Records supplied Start Marker
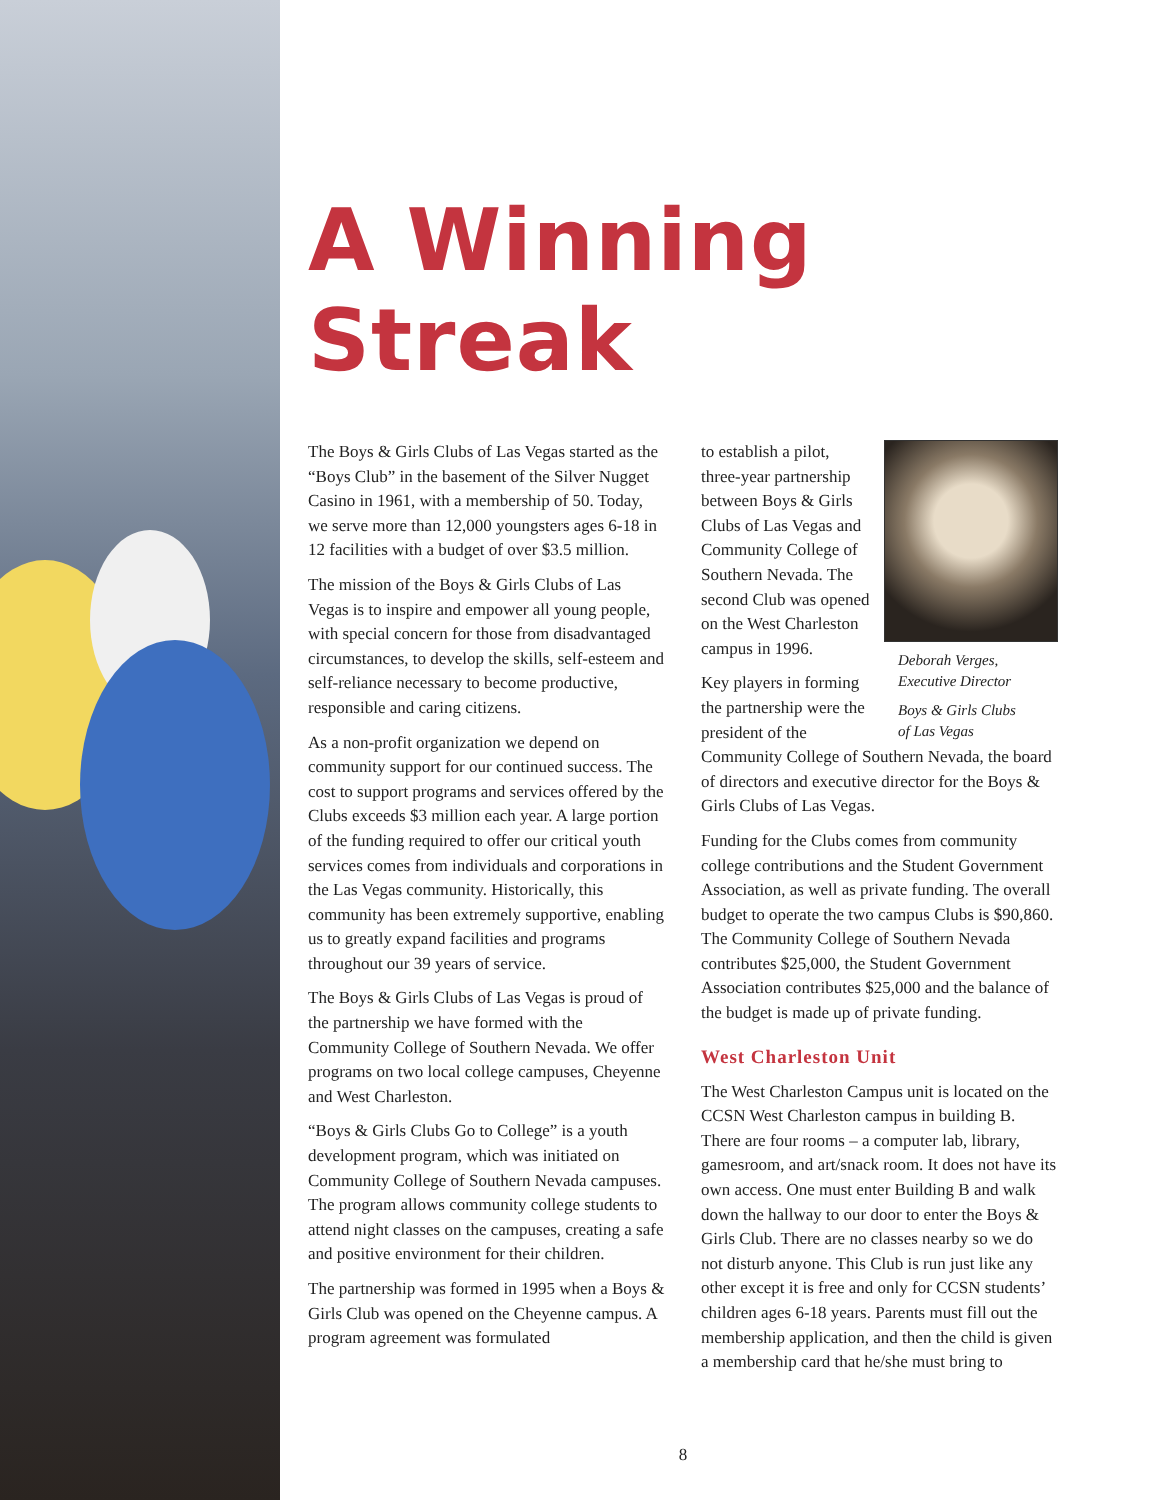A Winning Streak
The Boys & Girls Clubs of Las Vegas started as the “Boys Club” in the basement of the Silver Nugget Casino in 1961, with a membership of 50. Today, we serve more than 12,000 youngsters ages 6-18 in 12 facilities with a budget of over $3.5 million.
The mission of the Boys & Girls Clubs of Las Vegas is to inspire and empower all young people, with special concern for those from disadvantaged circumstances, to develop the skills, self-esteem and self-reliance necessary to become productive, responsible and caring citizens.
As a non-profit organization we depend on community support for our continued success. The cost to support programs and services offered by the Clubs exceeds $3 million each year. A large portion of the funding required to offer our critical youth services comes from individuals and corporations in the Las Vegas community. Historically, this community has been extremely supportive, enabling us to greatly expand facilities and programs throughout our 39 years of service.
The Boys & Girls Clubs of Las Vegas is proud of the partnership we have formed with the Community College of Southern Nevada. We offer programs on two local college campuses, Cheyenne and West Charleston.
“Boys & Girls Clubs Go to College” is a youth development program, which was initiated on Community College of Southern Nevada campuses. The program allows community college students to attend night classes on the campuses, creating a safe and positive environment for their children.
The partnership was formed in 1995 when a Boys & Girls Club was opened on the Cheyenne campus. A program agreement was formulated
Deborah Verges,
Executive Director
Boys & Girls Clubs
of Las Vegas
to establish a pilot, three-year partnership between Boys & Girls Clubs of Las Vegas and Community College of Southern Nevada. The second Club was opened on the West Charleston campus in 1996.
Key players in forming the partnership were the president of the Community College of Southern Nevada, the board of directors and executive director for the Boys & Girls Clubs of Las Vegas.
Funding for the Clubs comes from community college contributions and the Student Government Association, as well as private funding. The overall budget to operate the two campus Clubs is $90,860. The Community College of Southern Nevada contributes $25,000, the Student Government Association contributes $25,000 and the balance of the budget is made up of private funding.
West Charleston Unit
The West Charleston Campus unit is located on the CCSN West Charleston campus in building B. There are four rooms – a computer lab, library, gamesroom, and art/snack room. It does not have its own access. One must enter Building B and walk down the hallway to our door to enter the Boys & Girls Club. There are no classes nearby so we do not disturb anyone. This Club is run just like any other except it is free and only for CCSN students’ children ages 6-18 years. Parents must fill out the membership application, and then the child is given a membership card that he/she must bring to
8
Records supplied End Marker
Records supplied Start Marker
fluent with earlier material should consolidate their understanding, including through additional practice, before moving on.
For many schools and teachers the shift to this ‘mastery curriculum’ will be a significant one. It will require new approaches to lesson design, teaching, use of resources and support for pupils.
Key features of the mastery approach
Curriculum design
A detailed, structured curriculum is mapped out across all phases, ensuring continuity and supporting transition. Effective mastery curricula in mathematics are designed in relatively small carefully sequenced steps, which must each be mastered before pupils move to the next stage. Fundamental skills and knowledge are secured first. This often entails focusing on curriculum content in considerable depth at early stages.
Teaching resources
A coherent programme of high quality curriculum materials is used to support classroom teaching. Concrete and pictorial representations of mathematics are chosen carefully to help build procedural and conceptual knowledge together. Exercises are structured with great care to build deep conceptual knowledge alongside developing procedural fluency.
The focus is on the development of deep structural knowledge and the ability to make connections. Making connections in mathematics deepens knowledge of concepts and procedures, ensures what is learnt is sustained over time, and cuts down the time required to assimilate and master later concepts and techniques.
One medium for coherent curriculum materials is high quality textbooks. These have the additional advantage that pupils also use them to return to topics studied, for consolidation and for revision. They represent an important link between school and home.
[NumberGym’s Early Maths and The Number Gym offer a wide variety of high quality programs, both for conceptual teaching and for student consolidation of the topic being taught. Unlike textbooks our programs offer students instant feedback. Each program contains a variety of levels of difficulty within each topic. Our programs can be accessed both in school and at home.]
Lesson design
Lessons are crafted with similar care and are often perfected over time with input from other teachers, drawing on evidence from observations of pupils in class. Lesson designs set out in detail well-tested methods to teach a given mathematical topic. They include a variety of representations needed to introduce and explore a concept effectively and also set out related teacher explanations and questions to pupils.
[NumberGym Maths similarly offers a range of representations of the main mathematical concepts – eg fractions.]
Records supplied End Marker
Records supplied Start Marker
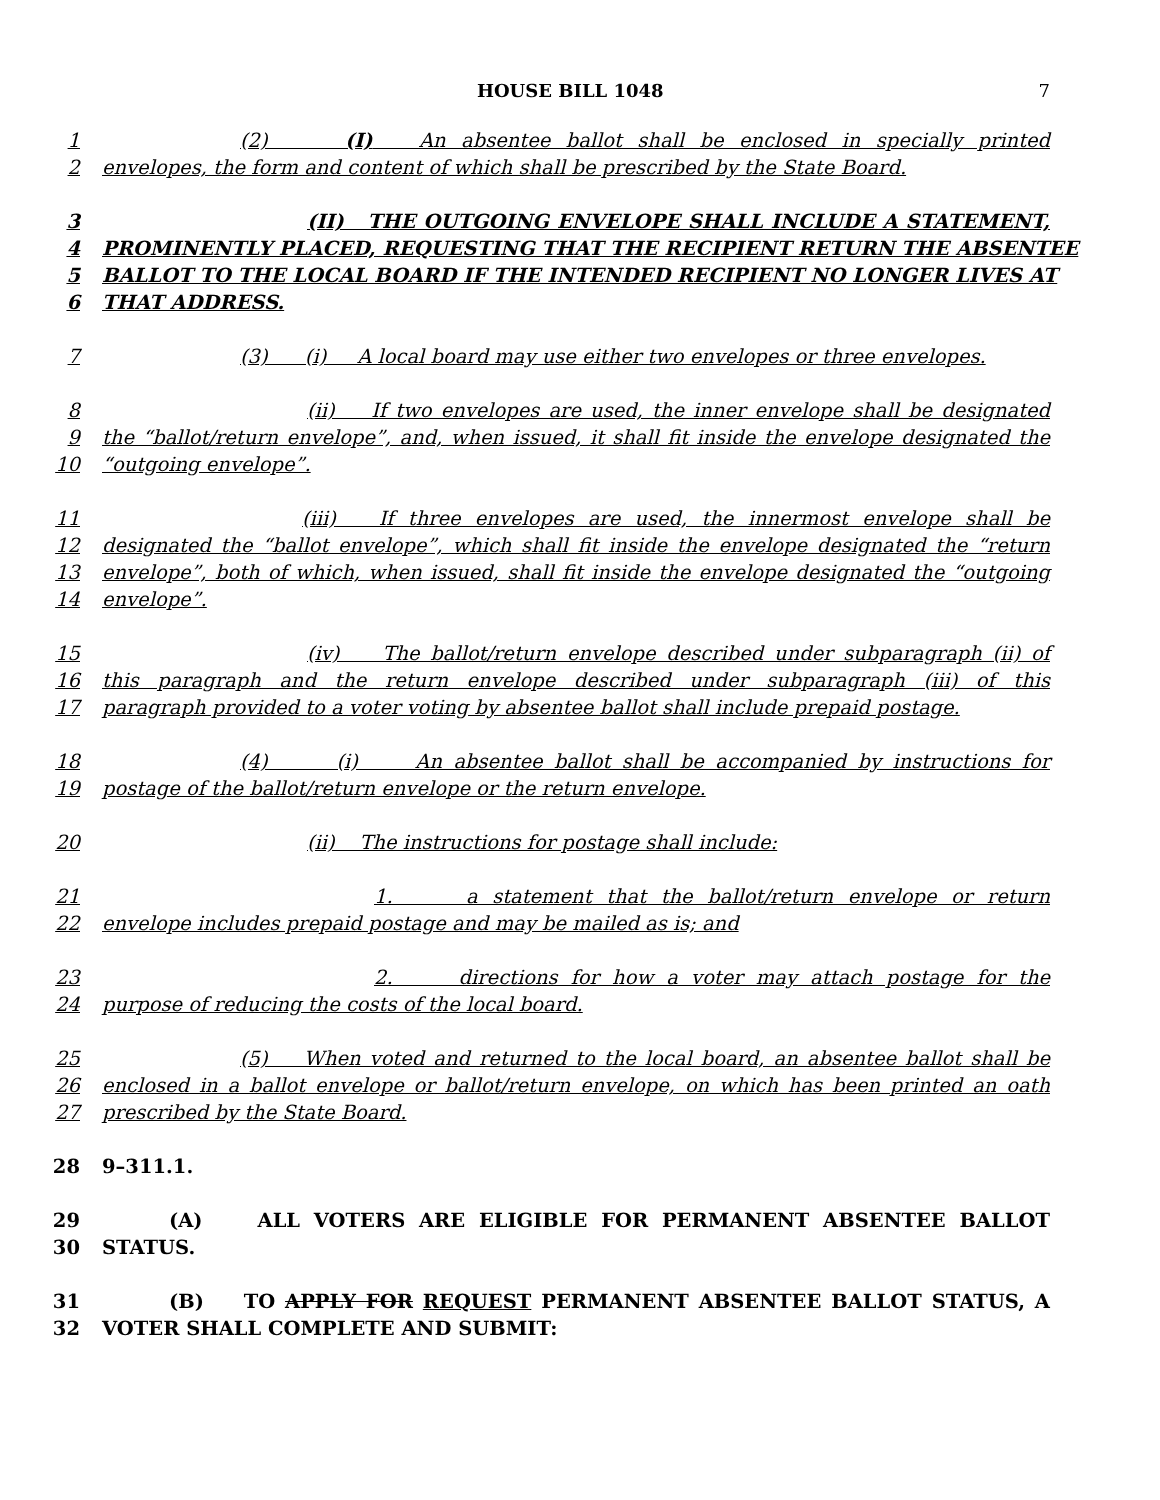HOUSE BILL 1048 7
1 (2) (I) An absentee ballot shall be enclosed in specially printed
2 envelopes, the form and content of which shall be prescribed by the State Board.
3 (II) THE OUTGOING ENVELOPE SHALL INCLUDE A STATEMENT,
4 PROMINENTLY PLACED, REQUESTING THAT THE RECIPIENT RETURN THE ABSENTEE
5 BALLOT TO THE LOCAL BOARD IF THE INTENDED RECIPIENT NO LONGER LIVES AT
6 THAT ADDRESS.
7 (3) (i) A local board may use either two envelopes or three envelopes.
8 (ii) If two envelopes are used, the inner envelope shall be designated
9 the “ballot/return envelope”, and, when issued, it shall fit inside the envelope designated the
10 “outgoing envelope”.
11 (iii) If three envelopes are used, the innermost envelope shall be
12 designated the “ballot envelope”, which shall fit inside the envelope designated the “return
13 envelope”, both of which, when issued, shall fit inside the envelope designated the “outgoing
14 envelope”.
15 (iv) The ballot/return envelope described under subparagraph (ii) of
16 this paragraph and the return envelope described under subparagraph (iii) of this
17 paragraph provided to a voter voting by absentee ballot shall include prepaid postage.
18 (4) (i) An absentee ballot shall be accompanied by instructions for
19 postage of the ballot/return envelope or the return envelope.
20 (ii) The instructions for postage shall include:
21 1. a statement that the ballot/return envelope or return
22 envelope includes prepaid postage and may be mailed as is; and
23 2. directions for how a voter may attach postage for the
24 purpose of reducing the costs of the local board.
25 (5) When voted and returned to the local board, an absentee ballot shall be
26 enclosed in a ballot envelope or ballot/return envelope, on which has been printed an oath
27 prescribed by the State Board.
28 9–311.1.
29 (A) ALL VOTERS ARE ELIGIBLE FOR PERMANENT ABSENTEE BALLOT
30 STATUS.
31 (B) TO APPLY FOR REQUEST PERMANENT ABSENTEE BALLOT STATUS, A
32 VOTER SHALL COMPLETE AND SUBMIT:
Records supplied End Marker
## [What is expected]
Using the entries above, give back exactly the line containing "28 9–311.1.", the line containing "32 VOTER SHALL", and every line between them, and nothing else.

## [Result of the exercise]
28 9–311.1.
29 (A) ALL VOTERS ARE ELIGIBLE FOR PERMANENT ABSENTEE BALLOT
30 STATUS.
31 (B) TO APPLY FOR REQUEST PERMANENT ABSENTEE BALLOT STATUS, A
32 VOTER SHALL COMPLETE AND SUBMIT:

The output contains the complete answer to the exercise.